(People photos with keypoints)
▬▬▬▬▬▬
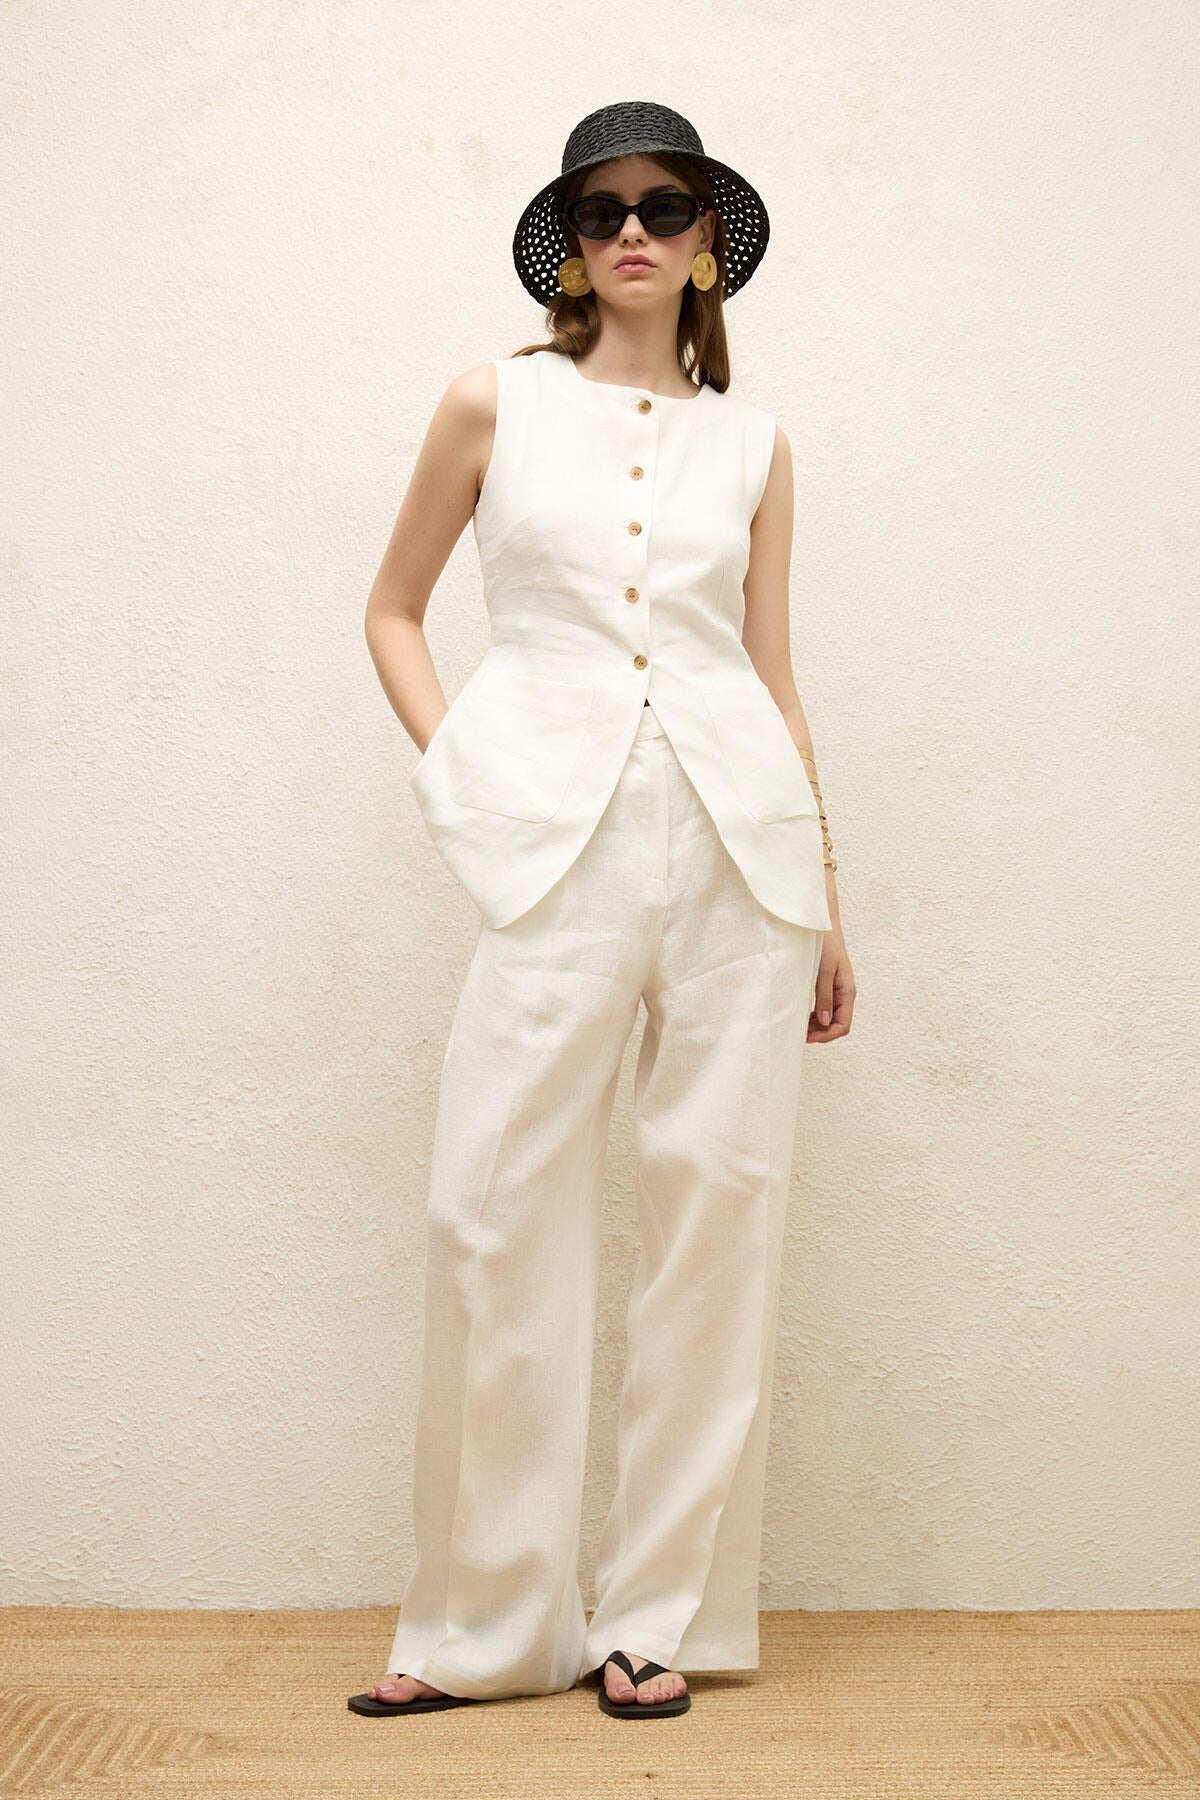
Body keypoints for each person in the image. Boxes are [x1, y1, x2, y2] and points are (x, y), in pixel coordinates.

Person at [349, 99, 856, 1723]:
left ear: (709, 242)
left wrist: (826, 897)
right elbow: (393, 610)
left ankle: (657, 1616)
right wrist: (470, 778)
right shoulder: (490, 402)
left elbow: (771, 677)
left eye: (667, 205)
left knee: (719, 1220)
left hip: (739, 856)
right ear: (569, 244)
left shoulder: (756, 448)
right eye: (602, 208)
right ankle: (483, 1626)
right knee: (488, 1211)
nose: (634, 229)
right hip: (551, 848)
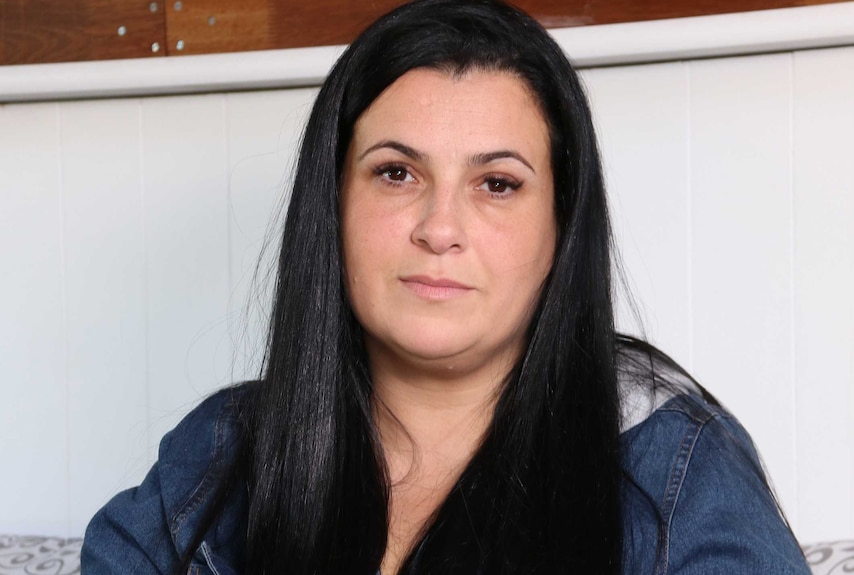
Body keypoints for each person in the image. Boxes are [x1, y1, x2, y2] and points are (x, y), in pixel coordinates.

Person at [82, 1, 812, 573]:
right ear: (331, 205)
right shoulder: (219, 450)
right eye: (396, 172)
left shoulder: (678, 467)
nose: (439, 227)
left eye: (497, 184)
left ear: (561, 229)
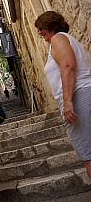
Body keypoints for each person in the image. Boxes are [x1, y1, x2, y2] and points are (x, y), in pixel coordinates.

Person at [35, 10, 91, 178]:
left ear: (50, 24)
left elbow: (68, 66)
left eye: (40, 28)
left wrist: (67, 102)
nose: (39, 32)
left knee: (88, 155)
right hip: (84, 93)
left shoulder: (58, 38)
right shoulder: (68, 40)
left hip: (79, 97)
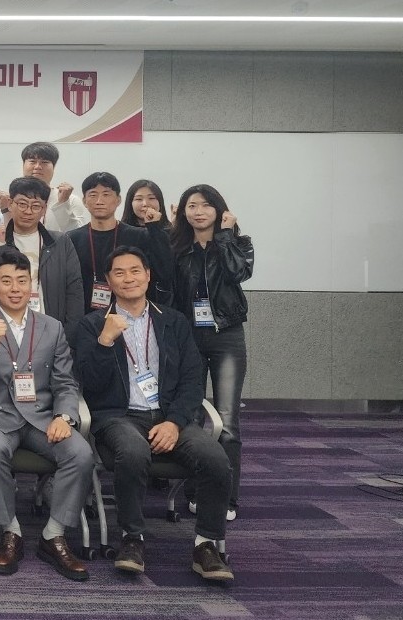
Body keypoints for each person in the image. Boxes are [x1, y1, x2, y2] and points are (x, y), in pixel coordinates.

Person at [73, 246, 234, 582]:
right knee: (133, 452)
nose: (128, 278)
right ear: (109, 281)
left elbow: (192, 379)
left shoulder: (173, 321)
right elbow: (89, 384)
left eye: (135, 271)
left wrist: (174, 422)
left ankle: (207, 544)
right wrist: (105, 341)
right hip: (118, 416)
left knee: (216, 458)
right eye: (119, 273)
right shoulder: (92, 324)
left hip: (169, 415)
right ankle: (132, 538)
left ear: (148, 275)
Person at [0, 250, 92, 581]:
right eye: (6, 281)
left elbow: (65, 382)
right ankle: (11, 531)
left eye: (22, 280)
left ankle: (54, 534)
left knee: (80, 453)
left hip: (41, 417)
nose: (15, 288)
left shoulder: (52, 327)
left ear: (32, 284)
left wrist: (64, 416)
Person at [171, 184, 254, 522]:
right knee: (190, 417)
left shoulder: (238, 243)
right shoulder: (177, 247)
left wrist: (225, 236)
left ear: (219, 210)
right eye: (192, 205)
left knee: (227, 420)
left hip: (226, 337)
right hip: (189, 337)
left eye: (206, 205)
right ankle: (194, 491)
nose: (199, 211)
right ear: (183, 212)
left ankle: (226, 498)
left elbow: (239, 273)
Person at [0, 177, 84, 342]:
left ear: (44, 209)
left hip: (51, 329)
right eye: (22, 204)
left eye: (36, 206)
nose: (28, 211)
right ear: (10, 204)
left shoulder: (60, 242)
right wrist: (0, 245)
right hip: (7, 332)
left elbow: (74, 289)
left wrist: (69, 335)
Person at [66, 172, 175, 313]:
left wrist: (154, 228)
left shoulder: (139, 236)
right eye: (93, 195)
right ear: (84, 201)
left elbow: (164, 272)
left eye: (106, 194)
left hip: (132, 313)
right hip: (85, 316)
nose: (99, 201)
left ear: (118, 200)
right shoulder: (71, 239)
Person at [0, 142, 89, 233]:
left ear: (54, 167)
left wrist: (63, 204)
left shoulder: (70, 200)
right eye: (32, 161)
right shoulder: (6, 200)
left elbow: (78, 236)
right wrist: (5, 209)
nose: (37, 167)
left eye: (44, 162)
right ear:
▬▬▬▬▬▬
From the line with "right eye: (396, 172)" up to and including the line with "left knee: (80, 453)" above, retype every line exactly and nothing more; leave out the pictures.

Answer box
right eye: (396, 172)
left shoulder: (678, 467)
nose: (439, 227)
left eye: (497, 184)
left ear: (561, 229)
Body keypoints for each person in the image. Boxes are [x1, y1, x2, y2] and points are (x, y), in pixel coordinates.

Person at [35, 10, 91, 178]:
left ear: (50, 24)
left elbow: (68, 66)
left eye: (40, 28)
left wrist: (67, 102)
nose: (39, 32)
left knee: (88, 155)
right hip: (84, 93)
left shoulder: (58, 38)
right shoulder: (68, 40)
left hip: (79, 97)
Body keypoints for each person in the image. Boxes are [x1, y1, x2, y2] and points are (x, y), in pixel coordinates.

Person at [73, 246, 234, 582]:
right knee: (133, 452)
nose: (128, 278)
right ear: (109, 281)
left elbow: (192, 379)
left shoulder: (173, 321)
right elbow: (89, 384)
left eye: (135, 271)
left wrist: (174, 422)
left ankle: (207, 544)
right wrist: (105, 341)
right hip: (118, 416)
left knee: (216, 458)
right eye: (119, 273)
right shoulder: (92, 324)
left hip: (169, 415)
right ankle: (132, 538)
left ear: (148, 275)
Person at [0, 250, 92, 581]:
right eye: (6, 281)
left elbow: (65, 382)
right ankle: (11, 531)
left eye: (22, 280)
left ankle: (54, 534)
left knee: (80, 453)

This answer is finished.